|M.Sc Student||Eisenberg Ram|
|Subject||The Nature of "The Goodness Experience in Nature" A|
Phenomenological Inquiry Grounded in Eugene
|Department||Department of Architecture and Town Planning||Supervisors||PROF. Tal Alon-Mozes|
|ASSOCIATE PROF. Efrat Eizenberg|
|Full Thesis text - in Hebrew|
As a practicing landscape architect, I have spent the major part of my professional career designing public spaces, aiming to provide the greatest possible sense of well-being to most users. My wish to articulate accumulated, non-conceptualized, concrete knowledge, was the driving force of this venture. Since previous empirical research has firmly established the positive effect of natural environments on a wide range of experiential and behavioural variables, I decided to focus my inquiry on the experience of well-being in nature itself. The somatic processes of Focusing and Thinking-At-the-Edge, by Eugene Gendlin, were adopted for developing first-person and second-person phenomenological methodologies, whilst his seminal philosophical work, "a Process Model" served as the conceptual underpinning for explaining my findings.
A group of 15 focusing students, focused on finding a place that makes them feel good in the nature reserve of Alonei-Ytzhak. The word-for-word transcripts of their sessions became the raw material for a hermeneutic analysis, exploring the evolution of the experience of goodness-in-place.

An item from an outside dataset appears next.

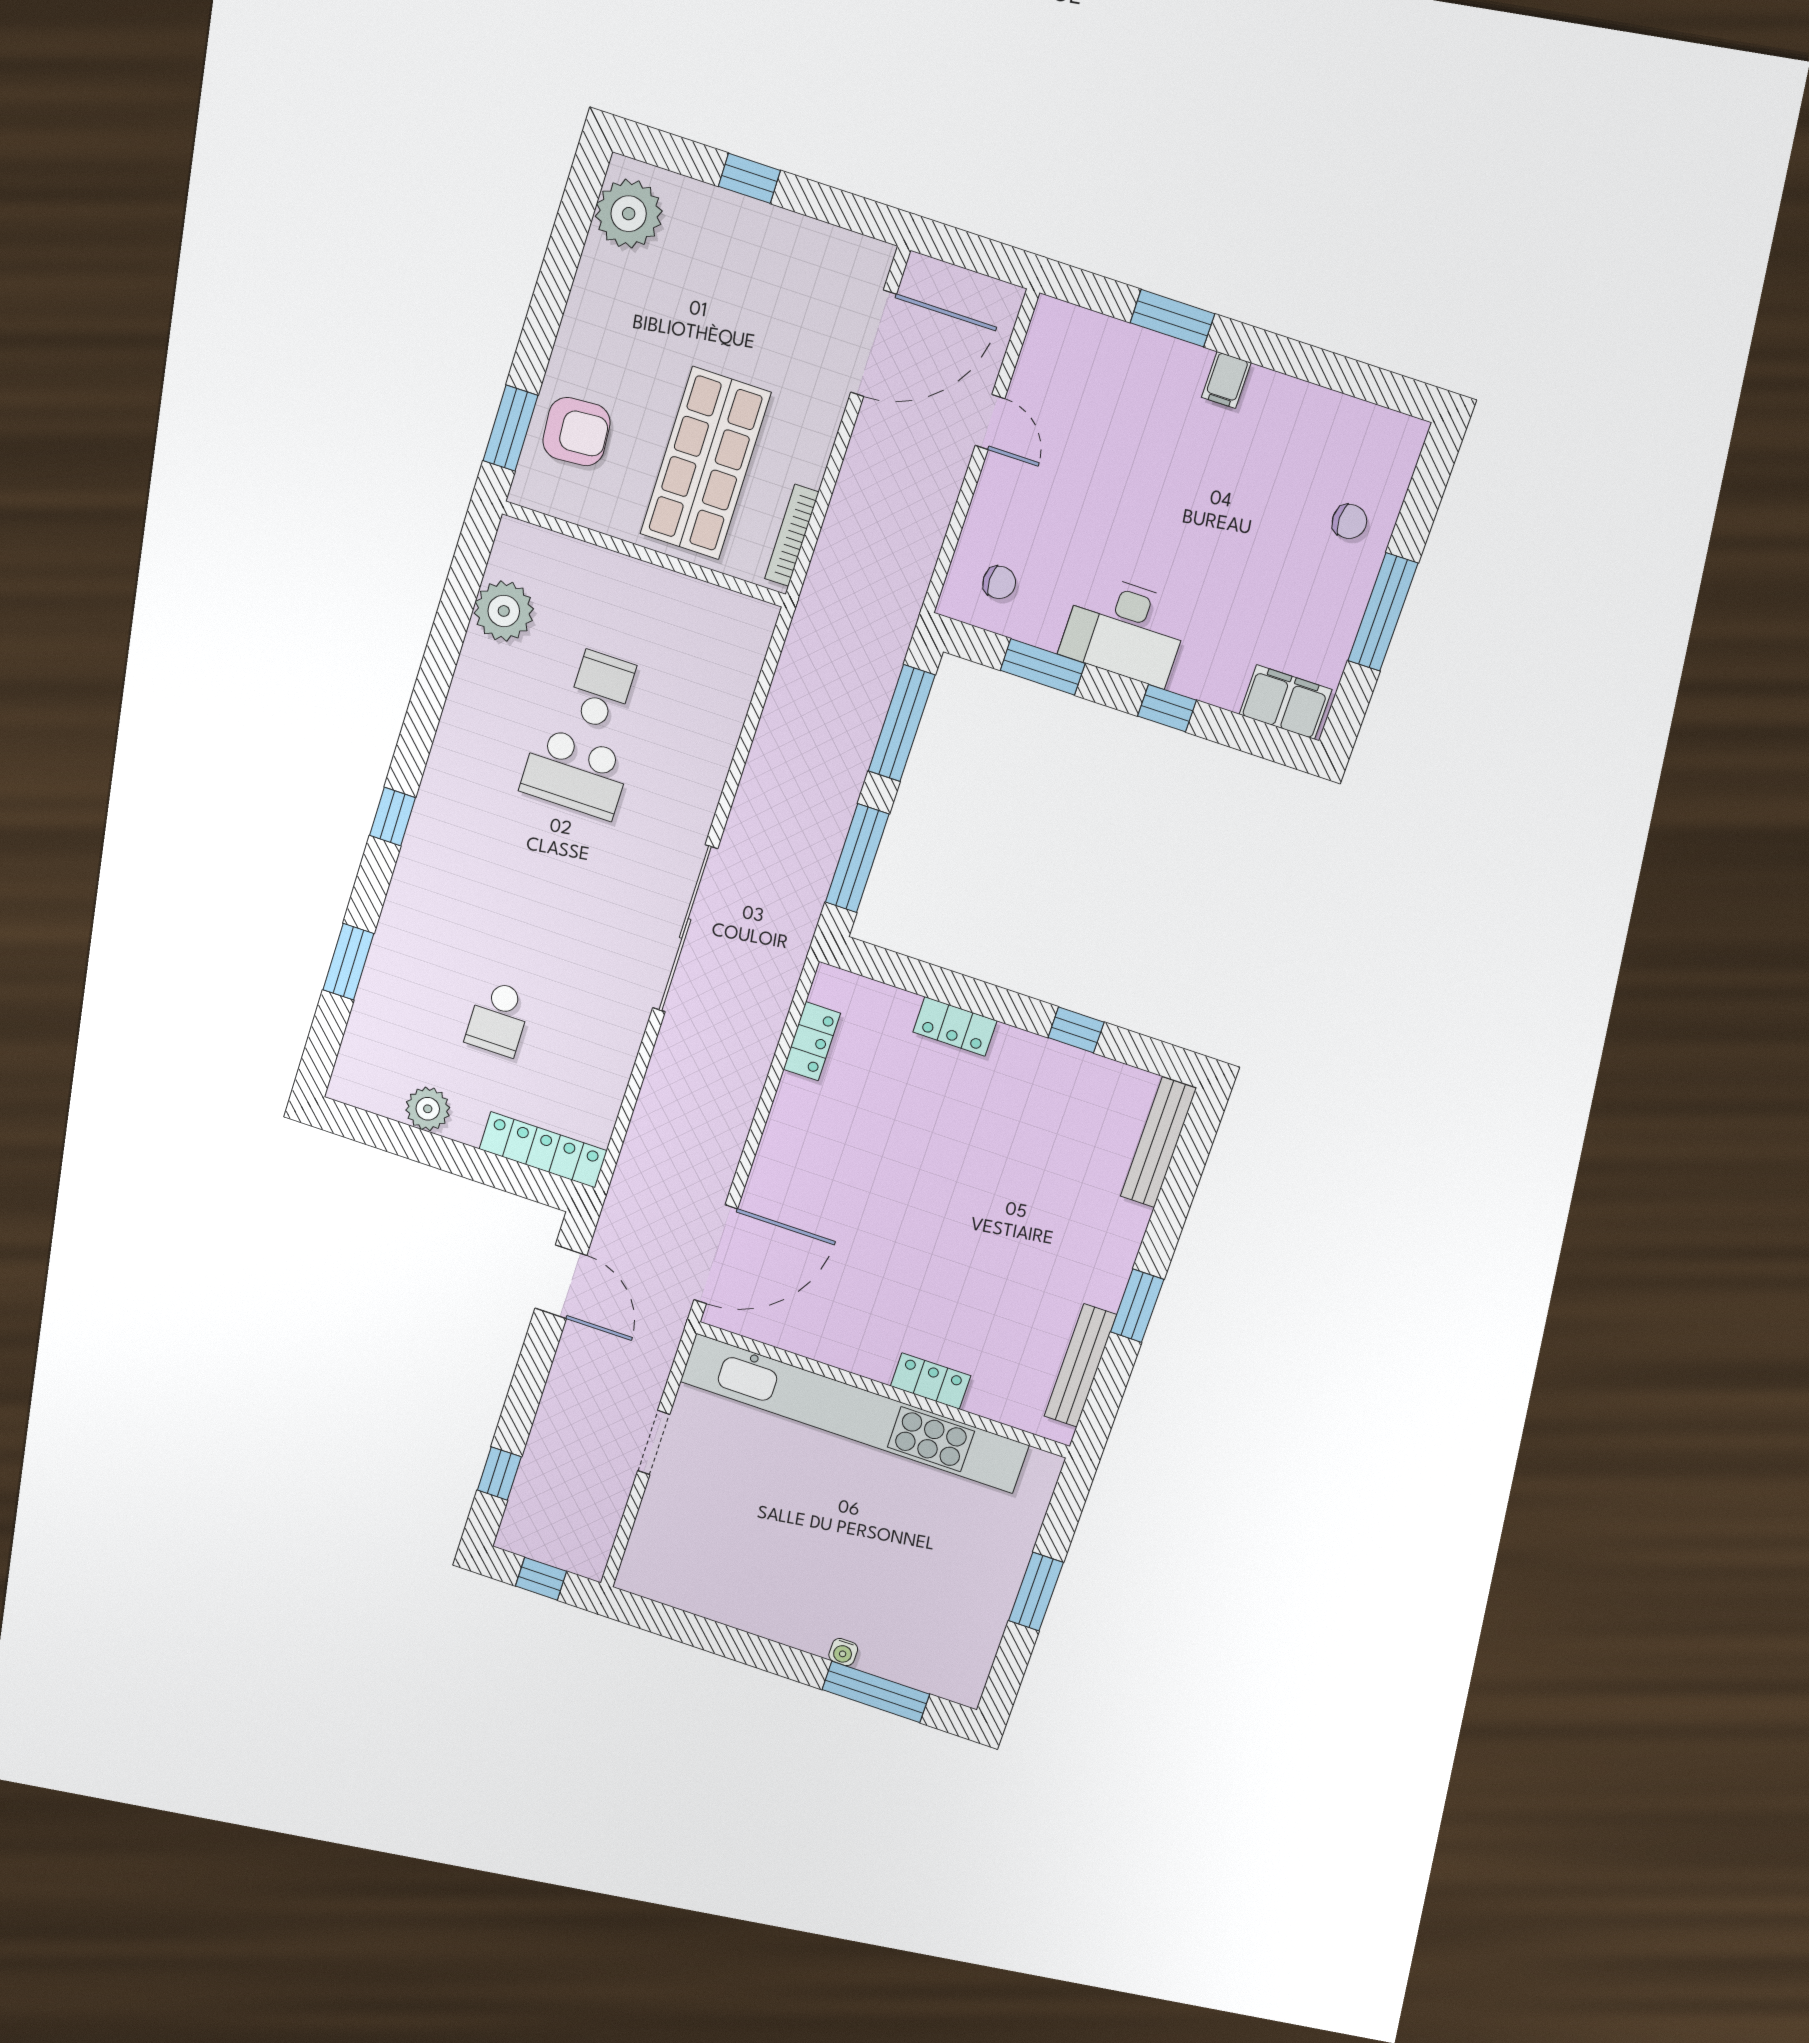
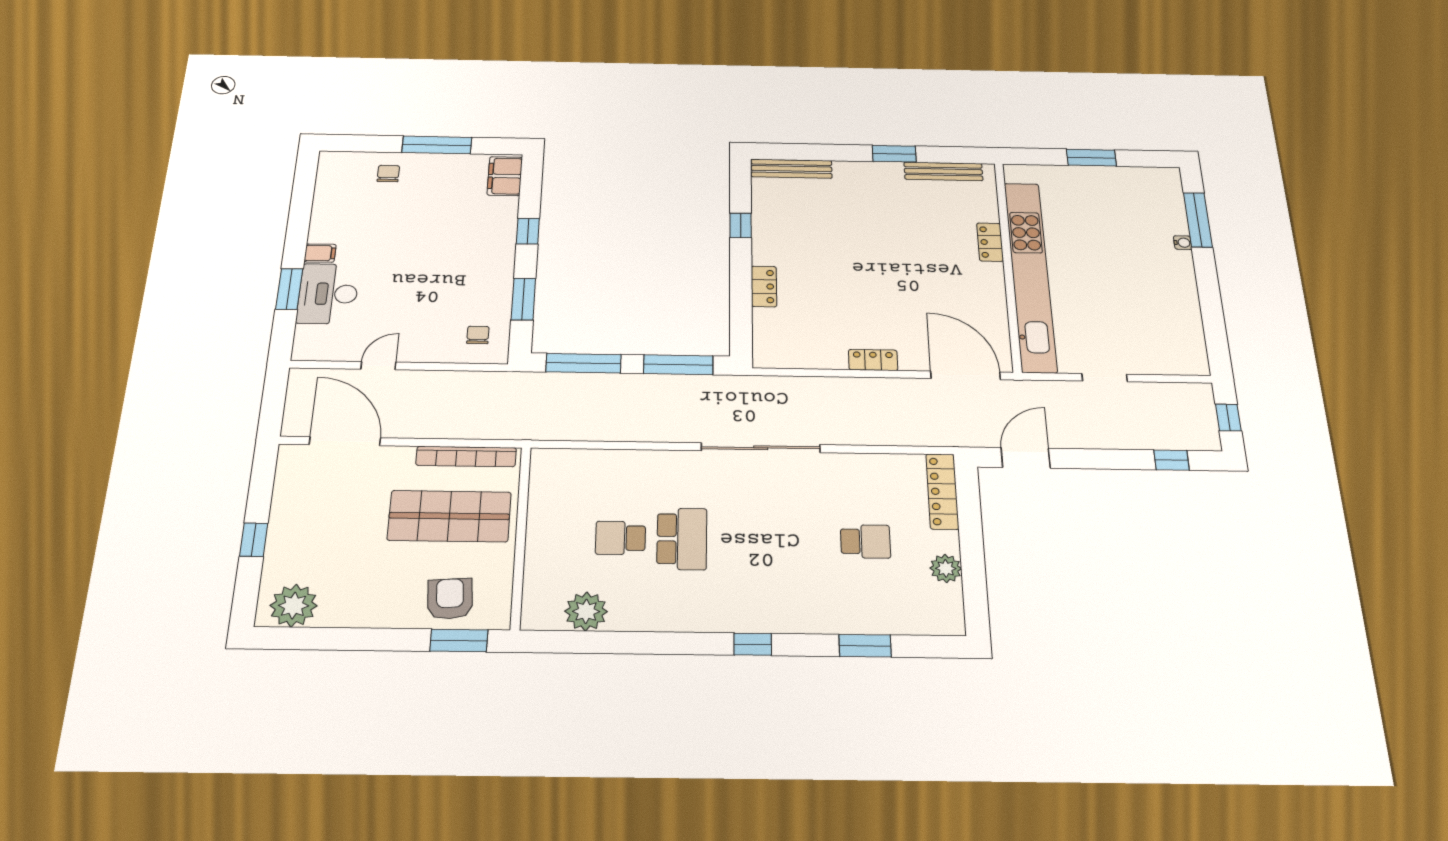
bookcase: (792, 535) -> (466, 456), width x1.48, depth x1.31
desk: (1125, 630) -> (328, 294), moved, turned 180
locker: (812, 1041) -> (873, 360), moved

A content analysis yielded descriptions of a sense of an inner knowing resonating with a meaning embodied in nature; feelings of a "boundlessness" between inner and outer realities coupled with a solid sense of self; a heightened sense of ability; noticing "an immensity", inner landscapes; a feeling of communion, care and generosity; and universal themes as dying, living, and the meaning of human and non-human presence.
A structural reading recognized two central axes: a sensorial differentiation between "in" and "out", and a transition of expression between "conceptualized" and "non-conceptualized" meanings. A crossing of these axes yielded the "Field of Meaning" matrix, which was then used to trace the "flow of attention" over three general steps: A - "before-it" (pre-conceptualized), B -"within-it" (non-conceptualized threshold), and C -"after-it" (newly-conceptualized).
I named the process of transitioning from the pre-conceptualized (old-knowledge) to the newly-conceptualized (insights about self and world), "The Formation of Acquaintance Process". Beginning with "An Appearing", a sensory awareness of something "calling" for attention, it then follows three grand inductive steps:
1. A pre-conceptualized experiencing of "it", over varying depths of "within" such as "Tasting", "Dipping", and "Diving".
2. Contexting: relating the particular experience to one's private-world-of-meaning.
3. Universalizing: making grander and grander generalizations of meaning so as to befit more and more situations.
The "Formation of Acquaintance Process" seems congruous with other scales of experience such as E. Gendlin's "Experiencing Scale" (1969), and D. Seamon's "Modes of Encounter scale" (1979), on which it adds and articulates the contextualizing and conceptualizing tiers as integrative to the goodness-experience-in-nature as a formation of an embodied meaning.
The main insight arising from this study, is that the goodness experienced in nature is closely related to the formation of meaning: at first in an unconceptualized, preverbal form; and then slowly, given time and attention, meaning emerges as a freshly conceptualized insight, which was in itself experienced as goodness.
In conclusion I explore an emergent theory of discursive / non-discursive place; features and processes which may obstruct or be conducive to the genesis of a goodness-experience-in-place.